# Emma Watson Appreciation Thread



## Kaickul (Mar 27, 2014)

Brb cry myself to sleep every night because I will never have her.

P.S. My 1000th post.


----------



## flexkill (Mar 27, 2014)




----------



## Necris (Mar 27, 2014)

Did IdontPersonallys ban get lifted or something?


----------



## Randyrhoads123 (Mar 27, 2014)

I mean, she's very pretty and a decent actress but do we really need an SSO thread about her?


----------



## TRENCHLORD (Mar 27, 2014)

stalker thread


----------



## The Q (Mar 27, 2014)

Randyrhoads123 said:


> I mean, she's very pretty and a decent actress but do we really need an SSO thread about her?



Good question for a poll. I pre-emptively vote no, because she's not a guitar.
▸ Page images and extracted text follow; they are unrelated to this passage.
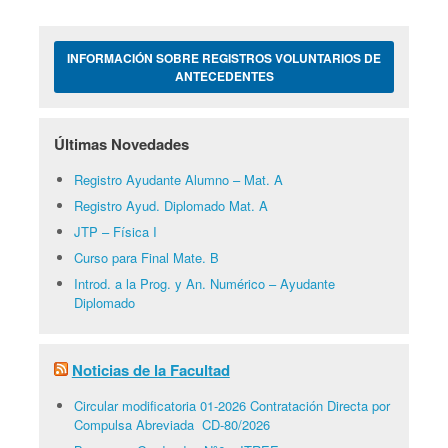
INFORMACIÓN SOBRE REGISTROS VOLUNTARIOS DE
ANTECEDENTES
Últimas Novedades
Registro Ayudante Alumno – Mat. A
Registro Ayud. Diplomado Mat. A
JTP – Física I
Curso para Final Mate. B
Introd. a la Prog. y An. Numérico – Ayudante
Diplomado
Noticias de la Facultad
Circular modificatoria 01-2026 Contratación Directa por
Compulsa Abreviada CD-80/2026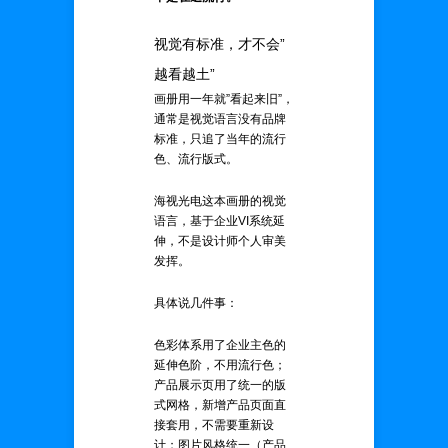
视觉有标准，才不会”
越看越土”
画册用一年就”看起来旧”，
通常是视觉语言没有品牌
标准，只追了当年的流行
色、流行版式。
海视光电这本画册的视觉
语言，基于企业VI系统延
伸，不是设计师个人审美
发挥。
具体说几件事：
色彩体系用了企业主色的
延伸色阶，不用流行色；
产品展示页用了统一的版
式网格，新增产品页面直
接套用，不需要重新设
计；图片风格统一（产品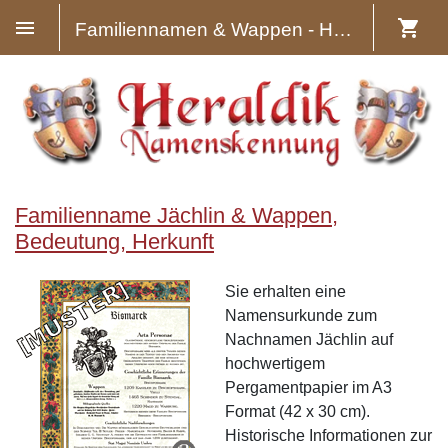
Familiennamen & Wappen - Heraldik
Familienname Jächlin & Wappen,
Bedeutung, Herkunft
Sie erhalten eine
Namensurkunde zum
Nachnamen Jächlin auf
hochwertigem
Pergamentpapier im A3
Format (42 x 30 cm).
Historische Informationen zur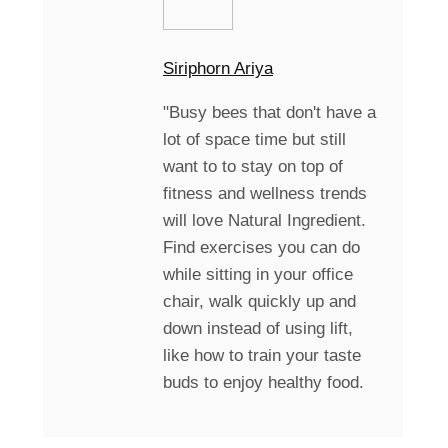
Siriphorn Ariya
"Busy bees that don't have a
lot of space time but still
want to to stay on top of
fitness and wellness trends
will love Natural Ingredient.
Find exercises you can do
while sitting in your office
chair, walk quickly up and
down instead of using lift,
like how to train your taste
buds to enjoy healthy food.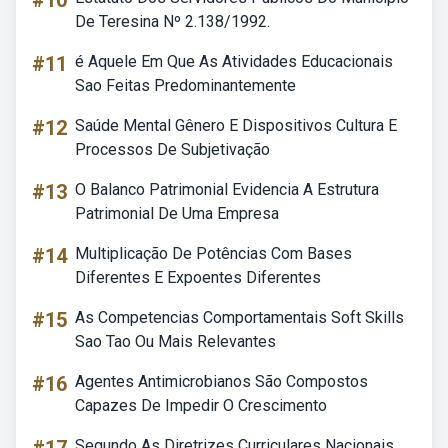
#10
De Teresina Nº 2.138/1992.
#11
é Aquele Em Que As Atividades Educacionais
Sao Feitas Predominantemente
#12
Saúde Mental Gênero E Dispositivos Cultura E
Processos De Subjetivação
#13
O Balanco Patrimonial Evidencia A Estrutura
Patrimonial De Uma Empresa
#14
Multiplicação De Potências Com Bases
Diferentes E Expoentes Diferentes
#15
As Competencias Comportamentais Soft Skills
Sao Tao Ou Mais Relevantes
#16
Agentes Antimicrobianos São Compostos
Capazes De Impedir O Crescimento
Segundo As Diretrizes Curriculares Nacionais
(And not even a seven-string one at that)


----------



## Kaickul (Mar 27, 2014)

Keep calm guys, I just want to come up with something for my 1000th post. Looks wise, she's just too perfect, I couldn't resist to show my appreciation.


----------



## AliceLG (Mar 27, 2014)

I deem your 1000th post ... excellent!

And yes, we could use an Emma appreciation thread  We do have a nail care one after all


----------